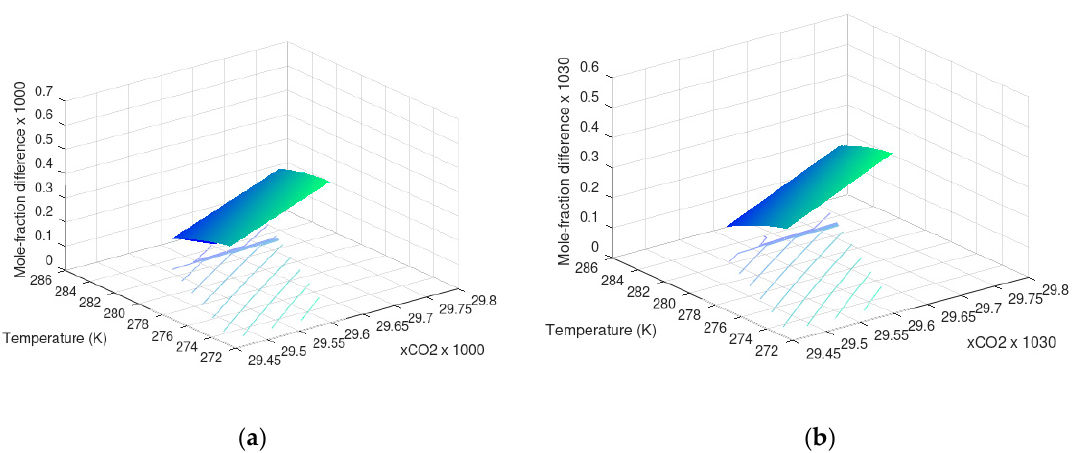
Figure 15. Hydrate growth potential in terms of mole-fraction, from solubility down to hydrate stability limit ( z -axis), as function of solubility mole-fraction ( x -axis) and temperature ( y -axis) and pressure. For each temperature on the temperature axis, solubilities and growth potentials are calculated for pressures from 90 bar to 300 bar This is reflected in the increased solubility along the x -axis. ( a ) Pure water and ( b ) 3 mole% ethanol in water.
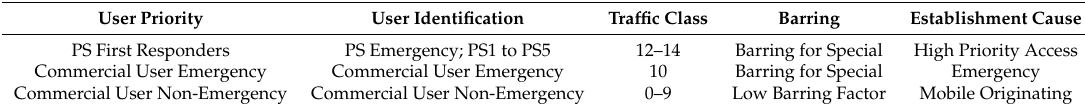
Table 2. Users’ priority table for PS LTE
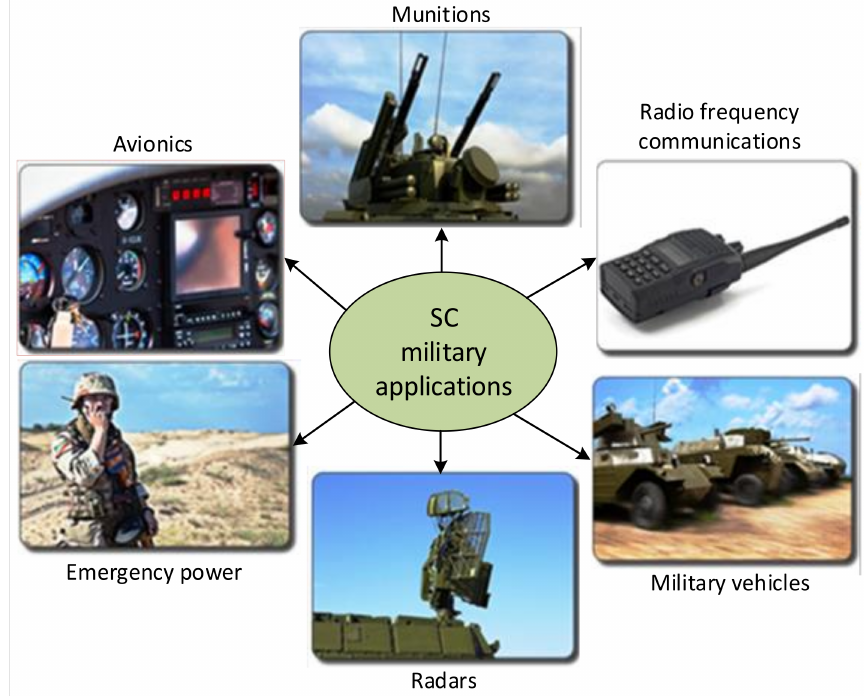
Figure 9. SCs used for different defence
════════════════
Exercise directions:
Reproduce the data above verbatim, minus any images.

Answer:
Figure 15. Hydrate growth potential in terms of mole-fraction, from solubility down to hydrate stability limit ( z -axis), as function of solubility mole-fraction ( x -axis) and temperature ( y -axis) and pressure. For each temperature on the temperature axis, solubilities and growth potentials are calculated for pressures from 90 bar to 300 bar This is reflected in the increased solubility along the x -axis. ( a ) Pure water and ( b ) 3 mole% ethanol in water.
Table 2. Users’ priority table for PS LTE
Figure 9. SCs used for different defence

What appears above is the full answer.